Methods: Data from all samples analyzed for efavirenz in our TDM service in 2002 and 2003 were reviewed. Information on gender, age, body weight, height, race, hormonal contraceptive use (in a subset of patients), and time between sampling and last intake was recorded. PCR-restriction fragment length polymorphism analysis was performed to detect the cytochrome P450 2B6 (CYP2B6) C1459T variant (present in CYP2B6*6 and CYP2B6*7) which is associated with low CYP2B6 activity.
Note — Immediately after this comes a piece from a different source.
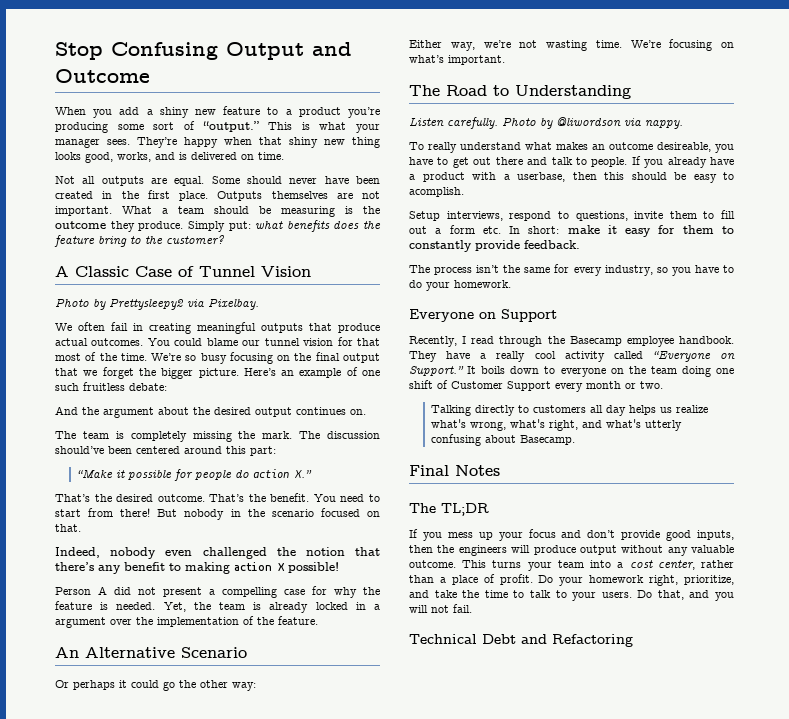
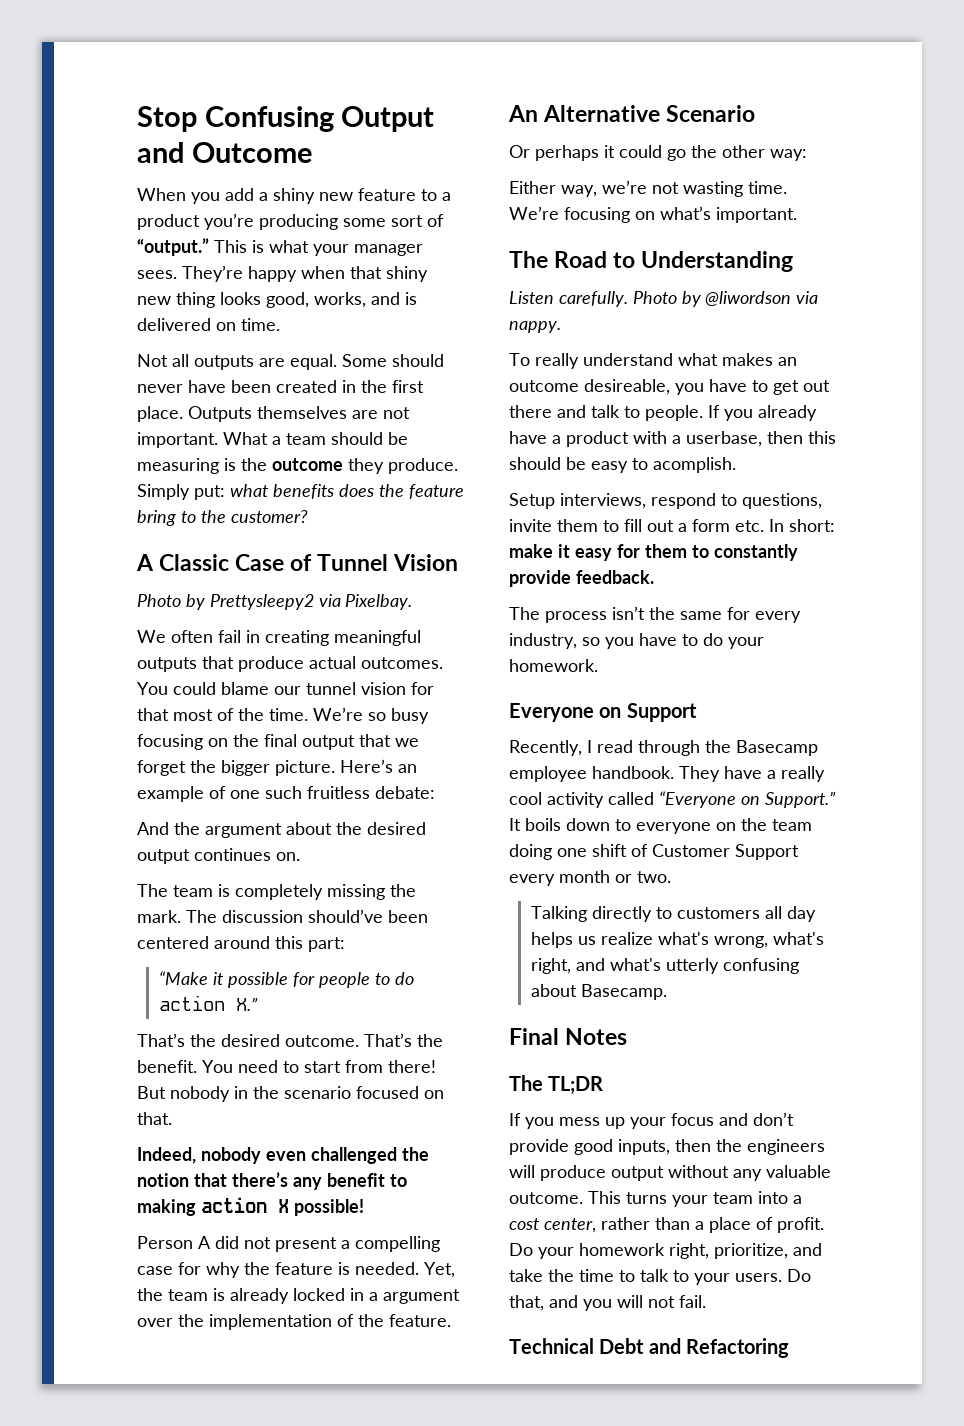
(233, 475) none -> [374,973,390,985] to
Results: A total of 255 patients were included in this analysis. The median plasma efavirenz concentration was 2.50 (interquartile range: 1.85-3.55) mg l(-1). Eight patients (3.1%) were considered to have a subtherapeutic plasma concentration (<1.0 mg l(-1)) and 48 (18.9%) a toxic efavirenz concentration (>4.0 mg l(-1)). Gender, time after last intake, and race were the only factors that were significantly related to plasma efavirenz concentration in a multivariate analysis. No influence was observed for body weight, hormonal contraceptive use, and the presence of the CYP2B6 C1459T polymorphism.
Conclusions: Gender and race are important factors in determining interpatient variability in plasma efavirenz concentrations which were unaffected by the presence of the CYP2B6 C1459T polymorphism. Physicians should be particularly alert for signs of efavirenz-induced toxicity in females and non-Caucasian patients.